If you have a mining machine that is solely used for mining and absolutely nothing else, then you can easily deduct the depreciation of the machine and the electricity the machine uses (a reasonable recalculation should work for cost of electricity). However, if you have a personal computer that you sometimes use to mine, and sometimes use to go online / watch movies / etc., you're not going to be able to deduct anything for this.
The IRS has been making a big push recently targeting business items that have personal use, which is why I'd advise against anyone trying to deduct the cost of their main computer as a bitcoin expense.
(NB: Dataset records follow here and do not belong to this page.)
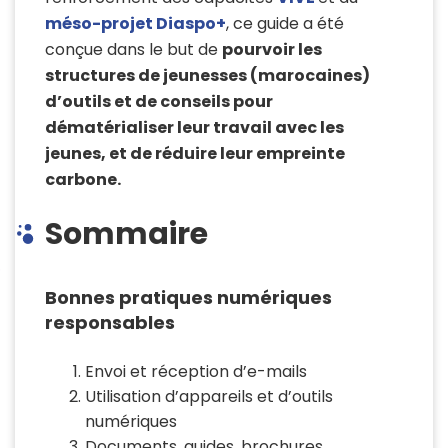
méso-projet Diaspo+
, ce guide a été
conçue dans le but de
pourvoir les
structures de jeunesses (marocaines)
d’outils et de conseils pour
dématérialiser leur travail avec les
jeunes, et de réduire leur empreinte
carbone.
Sommaire
Bonnes pratiques numériques
responsables
Envoi et réception d’e-mails
Utilisation d’appareils et d’outils
numériques
Documents, guides, brochures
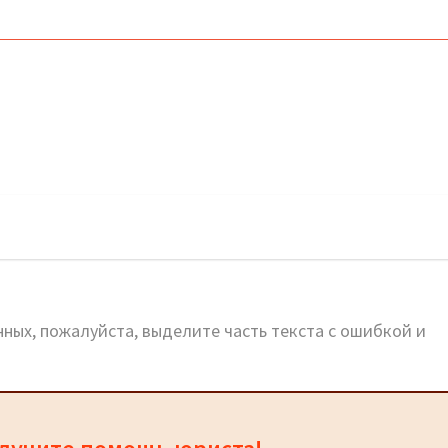
ных, пожалуйста, выделите часть текста с ошибкой и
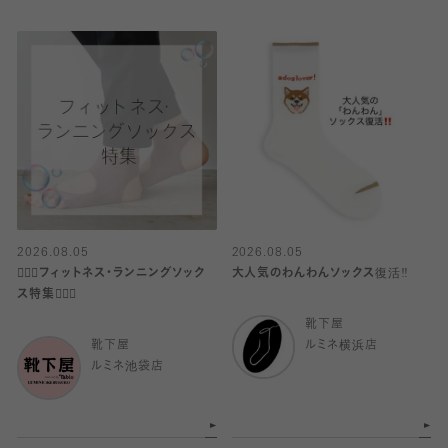
2026.08.05
2026.08.05
🧘🏼‍♀️フィットネス・ランニングソック
大人気のわんわんソックス復活‼️
ス特集🏃🏼‍♀️
靴下屋
靴下屋
ルミネ横浜店
ルミネ池袋店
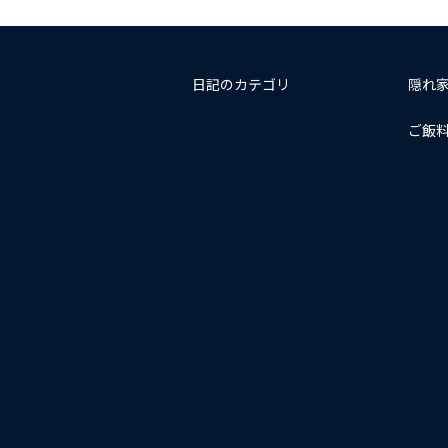
日記のカテゴリ
隠れ
ご飯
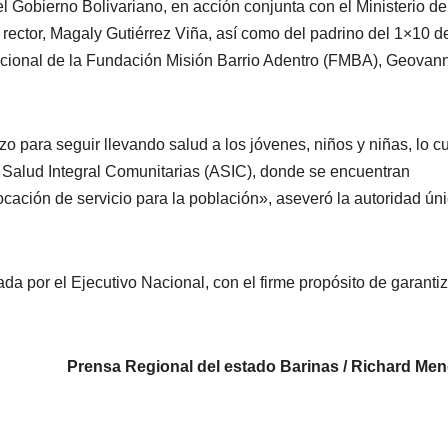
el Gobierno Bolivariano, en acción conjunta con el Ministerio de
rector, Magaly Gutiérrez Viña, así como del padrino del 1×10 d
acional de la Fundación Misión Barrio Adentro (FMBA), Geovann
o para seguir llevando salud a los jóvenes, niños y niñas, lo c
de Salud Integral Comunitarias (ASIC), donde se encuentran
ación de servicio para la población», aseveró la autoridad ún
da por el Ejecutivo Nacional, con el firme propósito de garantiz
Prensa Regional del estado Barinas / Richard Me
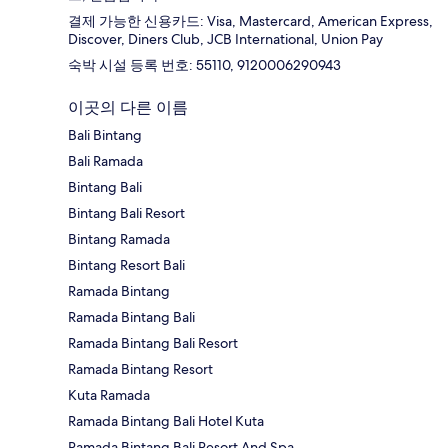
결제 가능한 신용카드: Visa, Mastercard, American Express,
Discover, Diners Club, JCB International, Union Pay
숙박 시설 등록 번호: 55110, 9120006290943
이곳의 다른 이름
Bali Bintang
Bali Ramada
Bintang Bali
Bintang Bali Resort
Bintang Ramada
Bintang Resort Bali
Ramada Bintang
Ramada Bintang Bali
Ramada Bintang Bali Resort
Ramada Bintang Resort
Kuta Ramada
Ramada Bintang Bali Hotel Kuta
Ramada Bintang Bali Resort And Spa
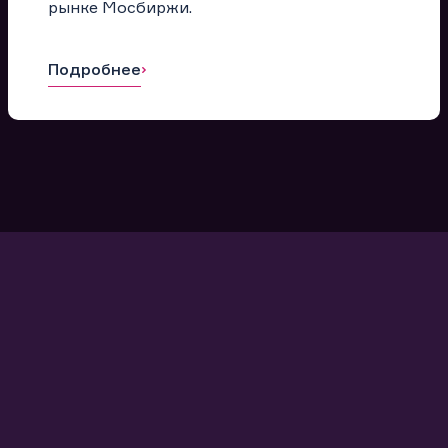
рынке Мосбиржи.
Подробнее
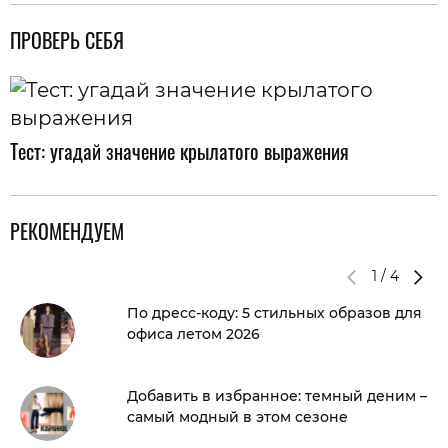
ПРОВЕРЬ СЕБЯ
Тест: угадай значение крылатого выражения
РЕКОМЕНДУЕМ
1
/
4
По дресс-коду: 5 стильных образов для
офиса летом 2026
Добавить в избранное: темный деним –
самый модный в этом сезоне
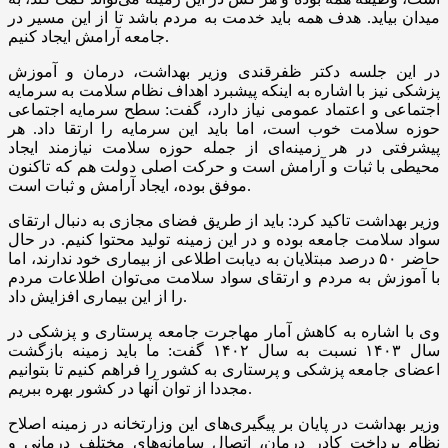
میدان بیاید. هدف همه باید خدمت به مردم باشد تا از این مسیر در
جامعه آرامش ایجاد کنیم.
در این جلسه دکتر ظفرقندی وزیر بهداشت، درمان و آموزش
پزشکی نیز با اشاره به اینکه پیشبرد اهداف نظام سلامت به سرمایه
اجتماعی و اعتماد عمومی نیاز دارد، گفت: سطح سرمایه اجتماعی
حوزه سلامت خوب است، اما باید این سرمایه را ارتقا داد. هر
پیشرفتی در هر زمینه‌ای از جمله حوزه سلامت نیازمند ایجاد
محیطی با ثبات و آرامش است و حرکت اصلی دولت هم که تاکنون
موفق بوده، ایجاد آرامش و ثبات است.
وزیر بهداشت تاکید کرد: باید از طریق فضای مجازی به دنبال ارتقای
سواد سلامت جامعه بوده و در این زمینه تولید محتوا کنیم. در حال
حاضر ۵۰ درصد مبتلایان به دیابت اطلاعی از بیماری خود ندارند، اما
با آموزش به مردم و ارتقای سواد سلامت می‌توان اطلاعات مردم
را از این بیماری افزایش داد.
وی با اشاره به کاهش آمار مهاجرت جامعه پرستاری و پزشکی در
سال ۱۴۰۳ نسبت به سال ۱۴۰۲ گفت: ما باید زمینه بازگشت
اعضای جامعه پزشکی و پرستاری به کشور را فراهم کنیم تا بتوانیم
مجددا از توان آنها در کشور بهره ببریم.
وزیر بهداشت در پایان بر پیگیری‌های این وزارتخانه در زمینه اصلاح
نظام پرداخت کادر درمان، اتصال سامانه‌های مختلف درمانی و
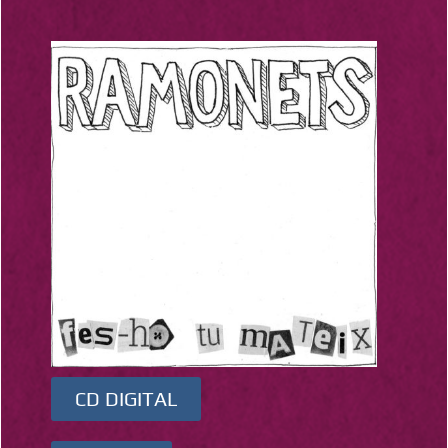
CD DIGITAL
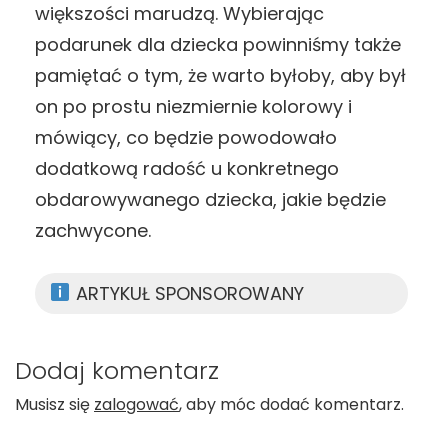
większości marudzą. Wybierając
podarunek dla dziecka powinniśmy także
pamiętać o tym, że warto byłoby, aby był
on po prostu niezmiernie kolorowy i
mówiący, co będzie powodowało
dodatkową radość u konkretnego
obdarowywanego dziecka, jakie będzie
zachwycone.
ARTYKUŁ SPONSOROWANY
Dodaj komentarz
Musisz się
zalogować
, aby móc dodać komentarz.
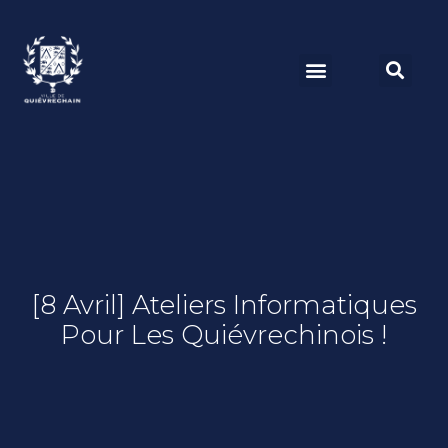
[8 Avril] Ateliers Informatiques
Pour Les Quiévrechinois !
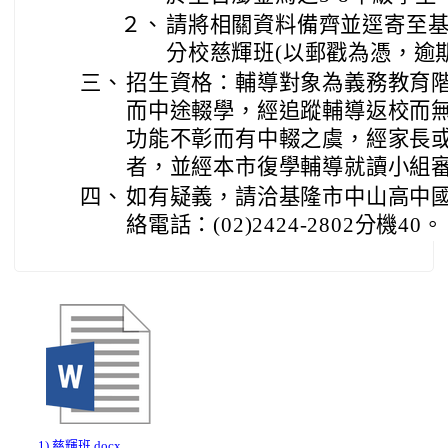
２、
請將相關資料備齊並逕寄至
分校慈輝班(以郵戳為憑，逾
三、
招生資格：輔導對象為義務教育
而中途輟學，經追蹤輔導返校而
功能不彰而有中輟之虞，經家長
者，並經本市復學輔導就讀小組
四、
如有疑義，請洽基隆市中山高中
絡電話：(02)2424-2802分機40。
1) 慈輝班.docx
NO!Bad advice. You cannot setup a depreciation schedule (I.e., capitalize equipment) because the useful life is less than 1 year. This may vary depending on your outlook, but it am firm that nothing in my rig is intended for use greater than 8 months and the salvage value is also very low due to increasing difficulty. Appreciation in BTC may change this outlook over time, but you are supposed to establish depreciation schedules according to future expectation from historical knowledge, and everything I've seen shows this equipment will operate at a LOSS anything further out than 8 months. This is not a dump truck or an oven, it is an ASIC miner, and anyone mining BTC right now is using one. You cannot capitalize (depreciate) equipment that in intended for short-term (1 year or less) use. For equipment that serves a life of less than 1 year you record a 1-time expense for the cost of the mining gear. Many will do this wrong and overpay, those who do it correctly will show a net loss and have a higher audit risk. Awesome.
People that don't know enough about mining are giving bad advice all over the place. Stop with the depreciation schedule stuff, it's not suitable for mining activity with ASIC chips.